Find the line that contains "акционердик коомго". Restate it and each following line exactly, through the end of the records.

- _Recorded data_

· · · ·

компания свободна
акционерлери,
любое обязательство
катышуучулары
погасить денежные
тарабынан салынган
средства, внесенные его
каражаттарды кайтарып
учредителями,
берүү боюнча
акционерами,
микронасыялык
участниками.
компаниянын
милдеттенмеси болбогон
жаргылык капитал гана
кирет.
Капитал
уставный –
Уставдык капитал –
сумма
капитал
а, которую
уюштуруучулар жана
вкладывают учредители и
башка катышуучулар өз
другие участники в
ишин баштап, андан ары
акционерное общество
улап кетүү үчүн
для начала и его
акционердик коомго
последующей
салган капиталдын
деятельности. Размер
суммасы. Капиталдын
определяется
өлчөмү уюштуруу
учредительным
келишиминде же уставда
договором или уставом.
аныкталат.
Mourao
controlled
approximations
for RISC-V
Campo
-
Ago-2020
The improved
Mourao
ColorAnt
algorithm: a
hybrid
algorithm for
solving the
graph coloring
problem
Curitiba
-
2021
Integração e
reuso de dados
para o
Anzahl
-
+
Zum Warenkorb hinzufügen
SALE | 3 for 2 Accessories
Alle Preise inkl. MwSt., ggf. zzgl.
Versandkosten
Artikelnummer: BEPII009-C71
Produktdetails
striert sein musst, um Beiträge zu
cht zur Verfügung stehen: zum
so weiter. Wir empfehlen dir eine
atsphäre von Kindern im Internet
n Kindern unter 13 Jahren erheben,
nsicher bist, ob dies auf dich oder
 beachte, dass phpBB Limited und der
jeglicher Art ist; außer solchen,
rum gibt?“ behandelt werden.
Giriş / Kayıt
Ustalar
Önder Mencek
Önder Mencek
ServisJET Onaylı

· · · ·

- _Response_
акционердик коомго
последующей
салган капиталдын
деятельности. Размер
суммасы. Капиталдын
определяется
өлчөмү уюштуруу
учредительным
келишиминде же уставда
договором или уставом.
аныкталат.
Mourao
controlled
approximations
for RISC-V
Campo
-
Ago-2020
The improved
Mourao
ColorAnt
algorithm: a
hybrid
algorithm for
solving the
graph coloring
problem
Curitiba
-
2021
Integração e
reuso de dados
para o
Anzahl
-
+
Zum Warenkorb hinzufügen
SALE | 3 for 2 Accessories
Alle Preise inkl. MwSt., ggf. zzgl.
Versandkosten
Artikelnummer: BEPII009-C71
Produktdetails
striert sein musst, um Beiträge zu
cht zur Verfügung stehen: zum
so weiter. Wir empfehlen dir eine
atsphäre von Kindern im Internet
n Kindern unter 13 Jahren erheben,
nsicher bist, ob dies auf dich oder
 beachte, dass phpBB Limited und der
jeglicher Art ist; außer solchen,
rum gibt?“ behandelt werden.
Giriş / Kayıt
Ustalar
Önder Mencek
Önder Mencek
ServisJET Onaylı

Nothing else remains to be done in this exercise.